• Parts of the exercise:
a - In the tutorial on getting data in and out, which menu path opens a new R markdown document in RStudio?
b - From the tutorial on getting data in and out, extract the passage starting with "It is important" and going on through "complex analysis steps.", copying it word for word.
c - Summarize the tutorial on getting data in and out in two sentences.

03: Getting Data In and Out

files

formats

directories

I/O

R scripts

Author

Thomas Manke

Goal: Ultimately we want to access our own data and write results to file.

A small detour: R Markdowns

It is important to document your work and reproducible workflows.

One common solutions is to write a script (e.g. my_script.R) that can run a series of commands. But (apart from brief comments) such scripts often lack proper documentation which are crucial to understand the rationale and the motivation for more complex analysis steps.
A modern solution are R/Quarto markdown documents (rmd/qmd). These combine scripts with powerful text formatting for data analysis and analysis reporting.

The markdown documents can be run (“rendered”, “knit”) to yield standardised analysis reports in html format (or pdf)

Task

In Rstudio,

open a new R markdown document with File > New File > R Markdown.... (This will open a template for an Rmd file that can be knit)
To convert this file into html press Knit - try it out! You may have to save it first as - e.g. “first.Rmd”
There is a YAML header that contains parameters which will affect the rendering process - customize them
The rest of the document are text blocks (with simple format instructions) and code blocks (with R code)
In R studio, the code blocks can also be run individually using the embedded Play button - try it out
Play time: Modify the yaml header, text blocks or code - or all of it. “knit” the documnt and observe changes.

Notice: many modern dvelopment tool (Rstudio, Jupyter, VSCode) allow for convenient editing and testing of markdown documents.

Avoid the console from now on, and work in a markdown document instead.

CSV files

Comma-separated text files (ASCII) are both human and machine readible. Other separators may be chosen (tab or “|”). This format is frequently used for simple data, such as rows of different samples/observations and columns of multiple variables (per sample)

Important: Make sure that you know the precise location of your data file and provide this as filename.

Topics:

home and working directory
relative and absolute path

Code

getwd()                     # working directory
dir()                       # display content
filename='data/iris.csv'    # relative to wd
d = read.csv(filename)      # file content --> memory (d)
str(d)

There are many different ways to load such data into memory and to customize the loading.

Tasks

Explore ?read.csv to get a first overview how this function can be customized.
How would you read only the first 10 lines?
Explore the data object d
Optional bonus: try your own file and brace! Is it clean enough?

• Data shown:
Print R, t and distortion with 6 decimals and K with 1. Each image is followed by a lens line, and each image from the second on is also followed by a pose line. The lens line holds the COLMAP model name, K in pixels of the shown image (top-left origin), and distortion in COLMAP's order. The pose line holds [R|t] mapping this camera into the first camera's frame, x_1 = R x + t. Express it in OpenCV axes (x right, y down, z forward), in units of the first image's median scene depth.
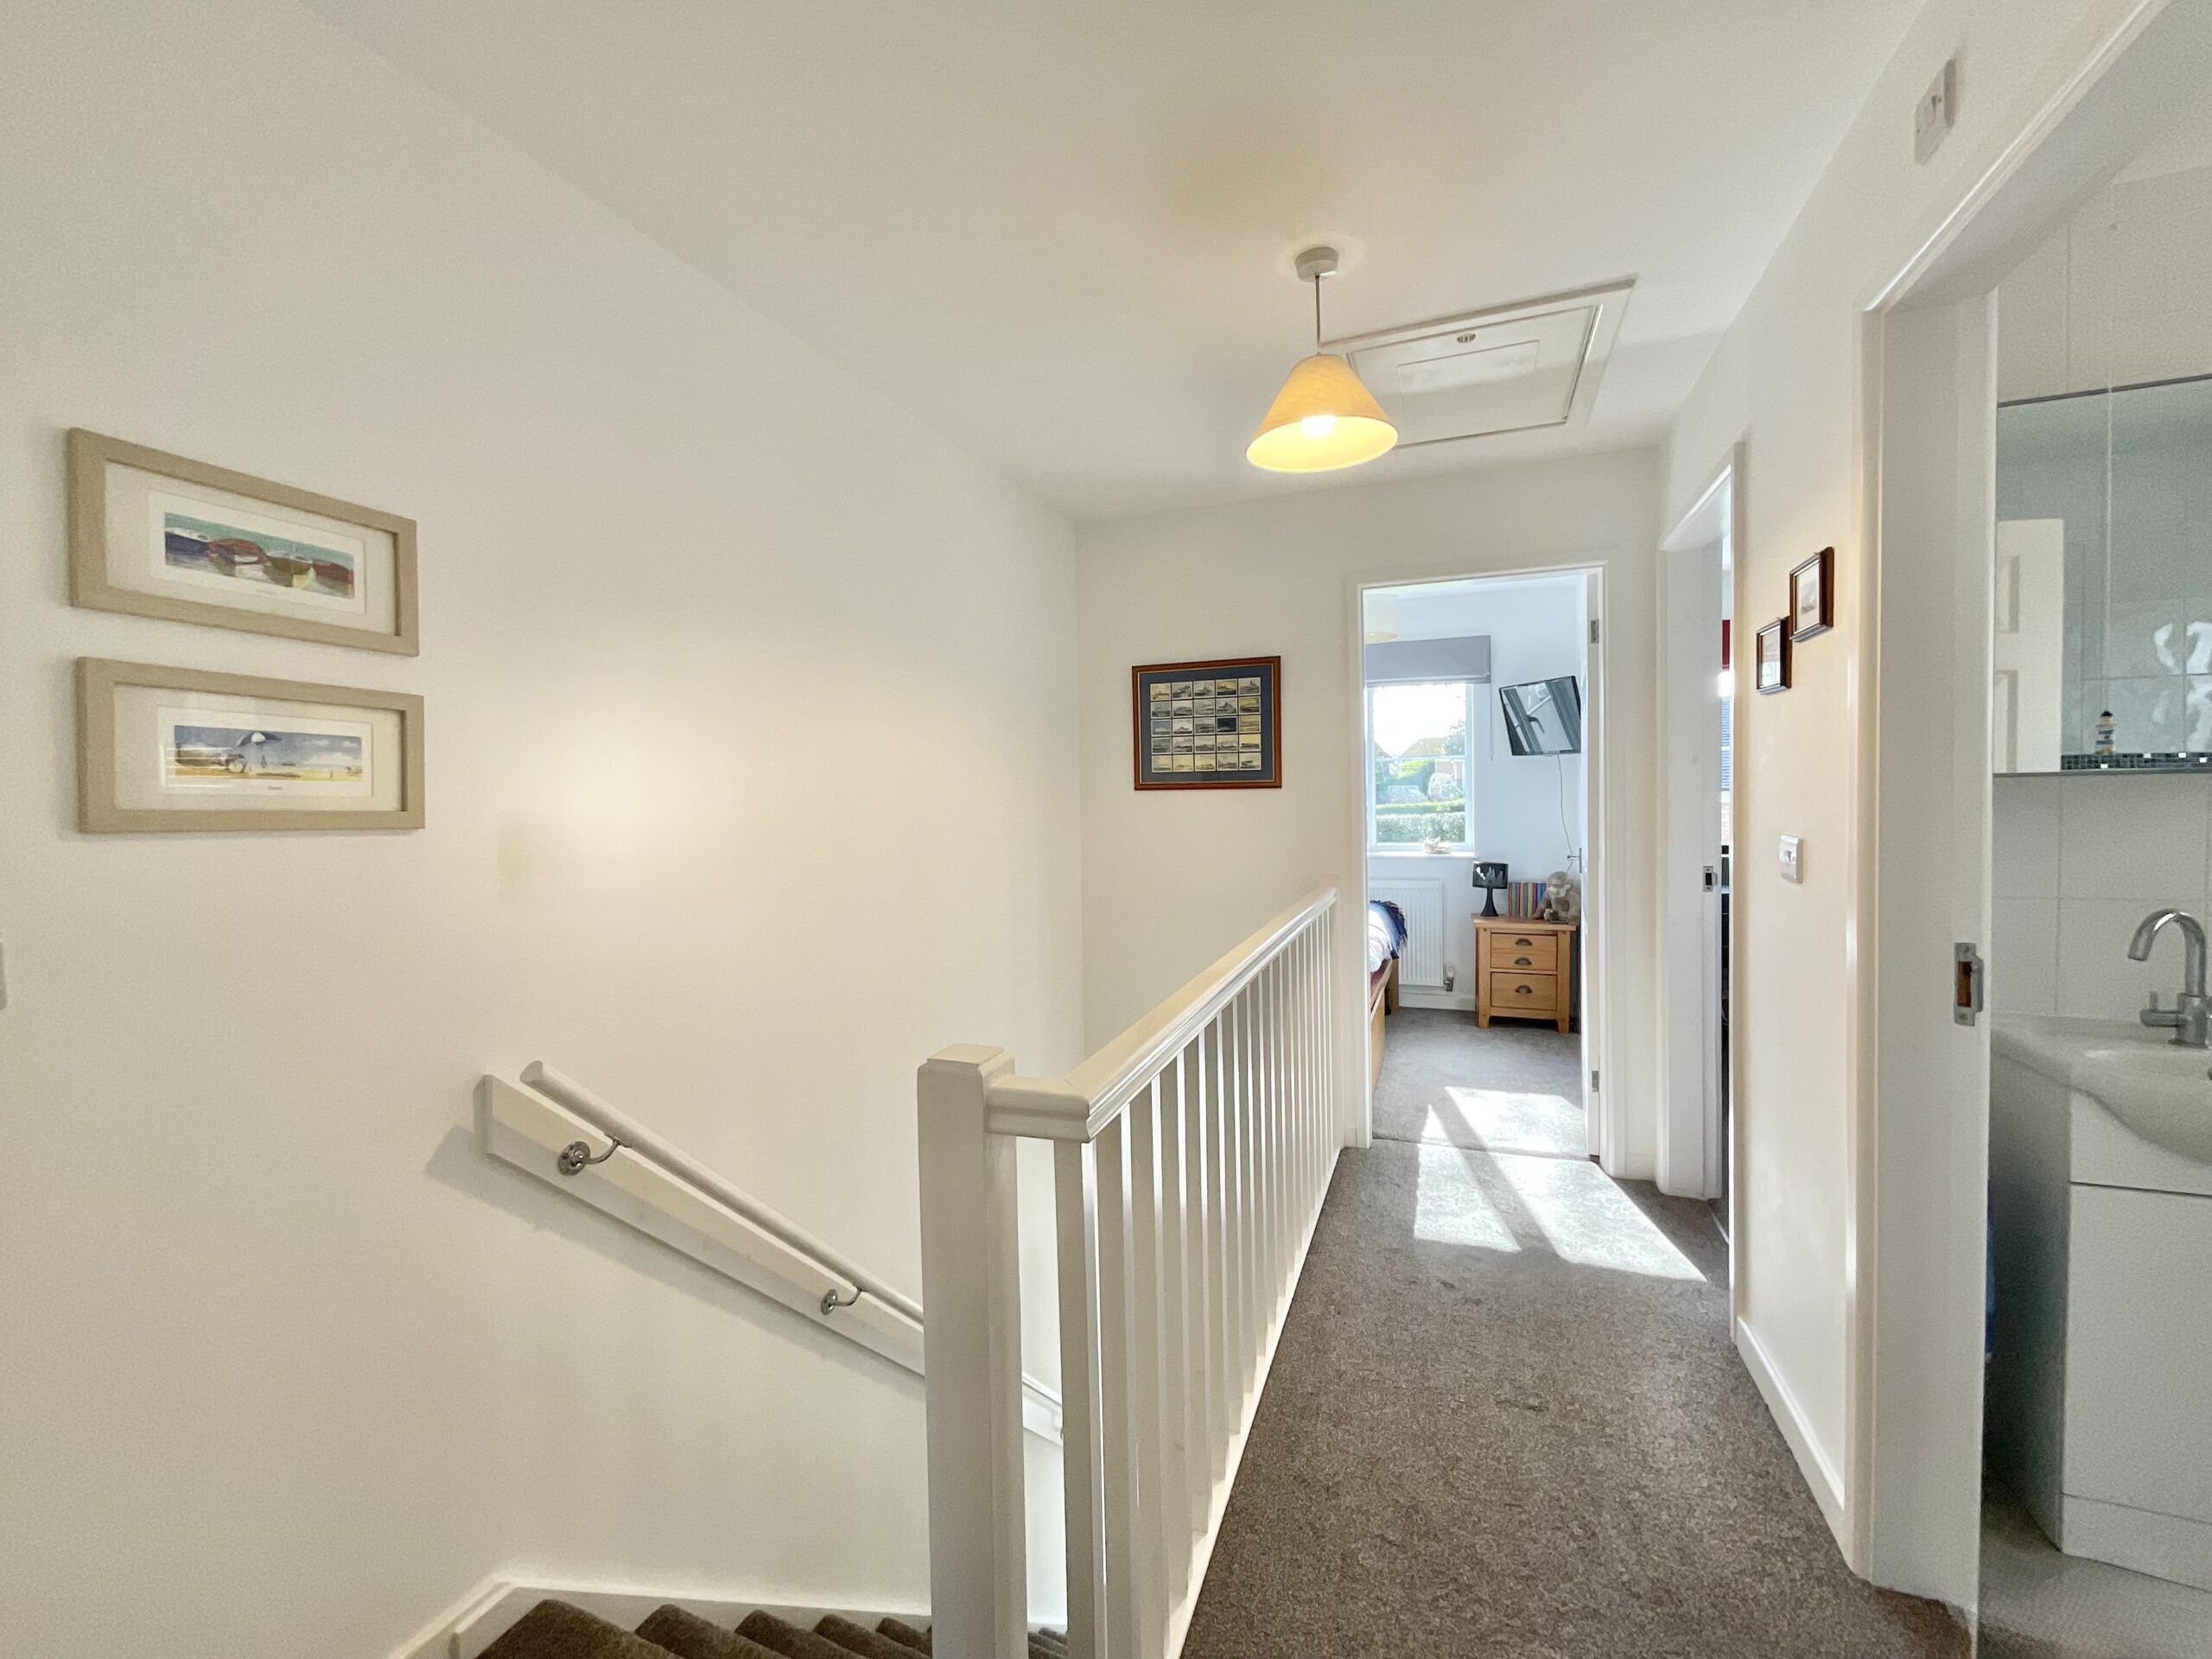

• Completed exercise:
a - File > New File > R Markdown...

b -
It is important to document your work and reproducible workflows.

One common solutions is to write a script (e.g. my_script.R) that can run a series of commands. But (apart from brief comments) such scripts often lack proper documentation which are crucial to understand the rationale and the motivation for more complex analysis steps.

c - The tutorial recommends documenting work in R or Quarto markdown documents, which combine scripts with text formatting and can be rendered into standardized analysis reports in html or pdf format. It then presents comma-separated text files as a human- and machine-readable format for simple data and shows how to load such a file into memory with read.csv once its precise location is given.